Brightline West and the Federal Railroad Administration have already signed off on a $3 billion grant awarded in December 2023 [see “FRA finalizes …,” Trains News Wire, Sept. 26, 2024]. The company is also currently offering $2.5 billion in private activity bonds authorized by the U.S. Department of Transportation [see “Brightline West now expecting to launch …,” News Wire, Jan. 26, 2025]. The rest of the money will come through private funding, including loans.
“Literally, stuff is changing by the minute,” Scheetz told the board. “We’re hearing good responses from Brightline that the banks are becoming very close to signing on the dotted line, if you will.”
Scheetz told the board that the structure of the federal grant agreement requires Brightline West to spend money on the project, then receive reimbursement. “The nice part is we are not actually outlaying any state funds from that,” he said. “We are just making sure … they produce what they say they will, and then they’re allowed to be reimbursed for it.”
He also said the $12 billion project is broken into nine regional contracts, which reduces risk: “If there’s an issue with one contractor, it’s nice to know you can pull on another contractor and make sure everything gets finished properly.”
Once it begins, construction will take about three years, Scheetz said. Brightline West had been aiming to begin operations in time for the Los Angeles Olympics in summer 2028, but documents related to the private activity bond offering indicate December 2028 is now the target.
@ Charles: Have you actually researched how they are going add a lane during construction? This will allow a 3/4 lane for construction equipment to come and go safely and an outer full lane for shifted traffic.
Well, that’s good news. It hasn’t been reported in any article in Trains.com. Now it makes a lot more sense. Obviously John had I known that, I’d have felt differently and posted differently.
A total reconstruct of I-15 is a whole different undertsanding than anything I read on these pages. Even so, I believe the best solution would have been a parallel route, not the median.
For all that, I continue to doubt both the financing and the construction schedule. It’s too big a project (freeway and railroad both) to be done in less than four years. Hard to believe CalTrans and NDOT would do the entire length simultaneoulsy, no matter how many contractors are hired for the various segments. As each one segment would take years to build, it pretty much sould mean one long construction zone the entire length. Gruesome. It would be as if the Illinois Tollway were reconstructed simultaneously all the way from the Wisconsin border to the Indiana border. Who would want to drive that construction zone?
Dodgy financing, even assuming the Trump administration honors the commitment of the previous administration. Smoke and mirrors.

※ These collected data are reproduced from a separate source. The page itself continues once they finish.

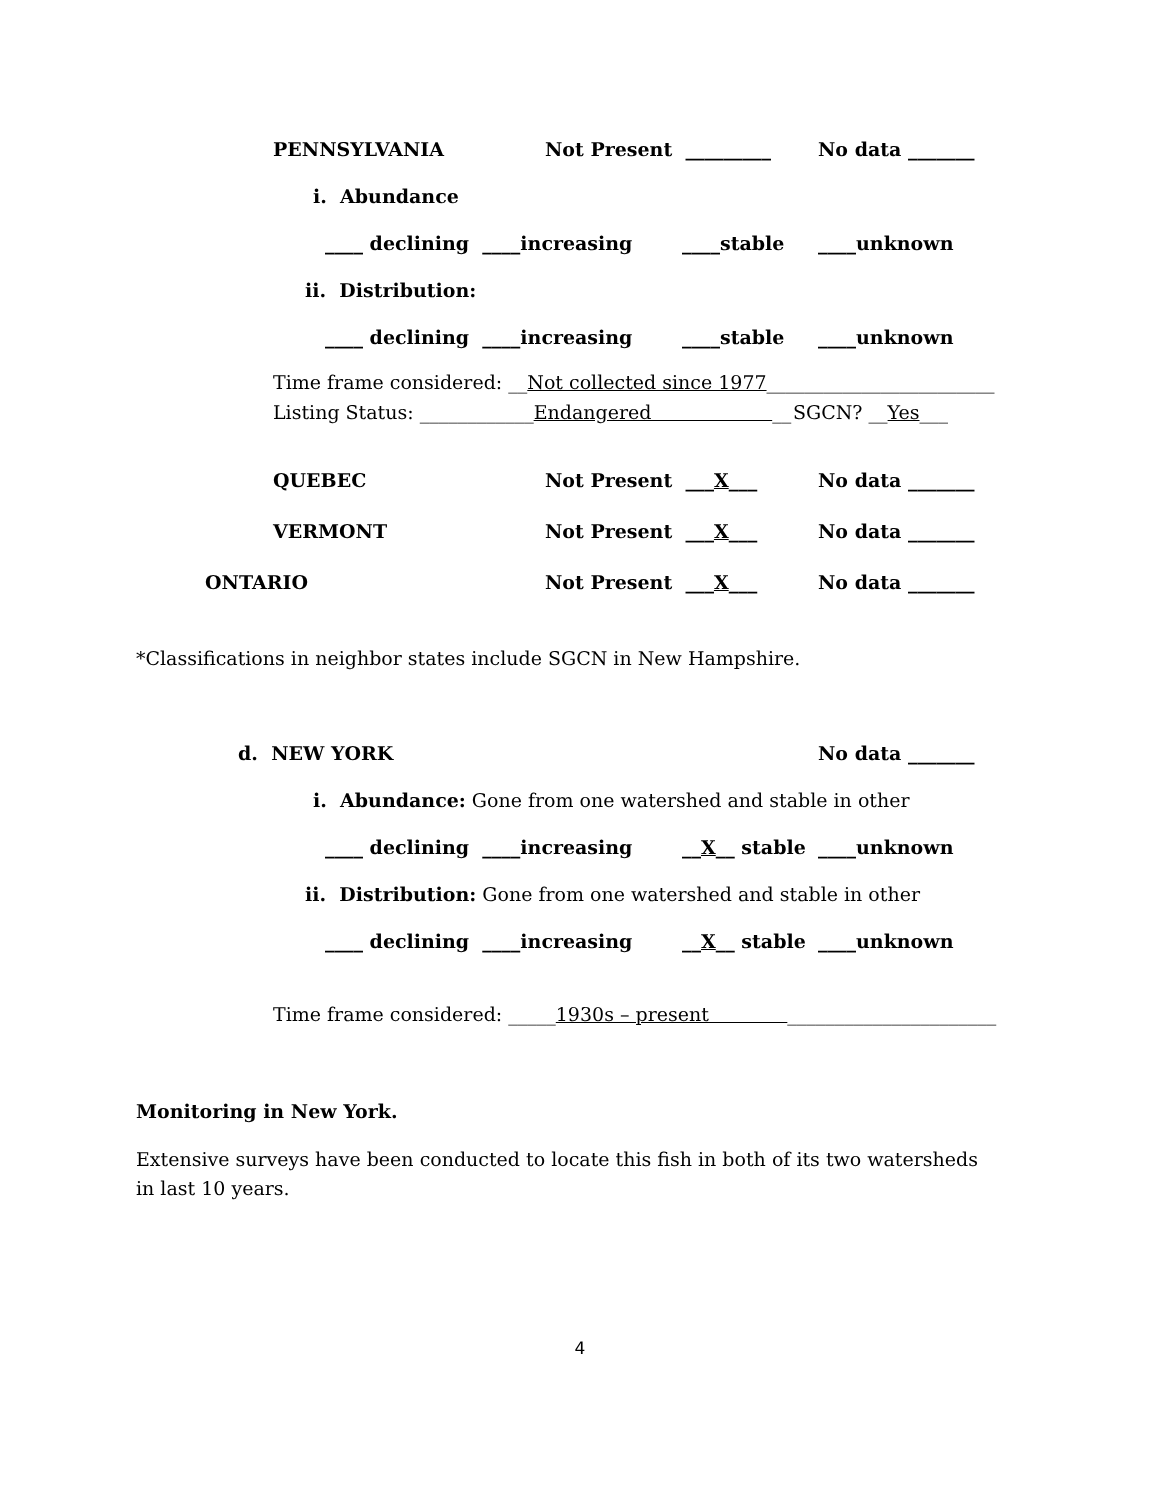PENNSYLVANIA Not Present _________ No data _______
i. Abundance
____ declining ____increasing ____stable ____unknown
ii. Distribution:
____ declining ____increasing ____stable ____unknown
Time frame considered: __Not collected since 1977________________________
Listing Status: ____________Endangered __ SGCN? __Yes___
QUEBEC Not Present ___X___ No data _______
VERMONT Not Present ___X___ No data _______
ONTARIO Not Present ___X___ No data _______
*Classifications in neighbor states include SGCN in New Hampshire.
d. NEW YORK No data _______
i. Abundance: Gone from one watershed and stable in other
____ declining ____increasing __X__ stable ____unknown
ii. Distribution: Gone from one watershed and stable in other
____ declining ____increasing __X__ stable ____unknown
Time frame considered: _____1930s – present ______________________
Monitoring in New York.
Extensive surveys have been conducted to locate this fish in both of its two watersheds in last 10 years.
4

CalTrans is hopeless, but if I’m NDOT, there would be so much in the way of bonding and insurance (for construction in and along a state highway) that this project would go nowhere. If a contractor works in my house, he needs to be bonded in case he causes damage to my property. Well, freeways can also be damaged by contractors.
If I had to guess, I would guess that both states will forgo compensation for closing lanes on a freeway that’s said to be hopelessly congested with all lanes open to traffic. In a fair world (unlike the one we live in) Brightline’s liability for what is called “lane rental” — compensation for so and so many traffic lanes closed for so and so many hours — would be enough to kill the project. Build the d….ed thing somewhere other than a freeway median. It doesn’t belong there. Enough can go wrong maintaining the freeway itself. Much more can go wrong turning the freeway median into a railroad.
Sorry all you proponents of this project, I am opposed. One crash in a freeway work zone is one too many. I have read traffic crash reports. At the bottom of the form, there’s that line where it says, “Deputy Notified Family”.
There will always be traffic crashes on high-speed freeways, including fatalities. Don’t go out of you way to cause more of them.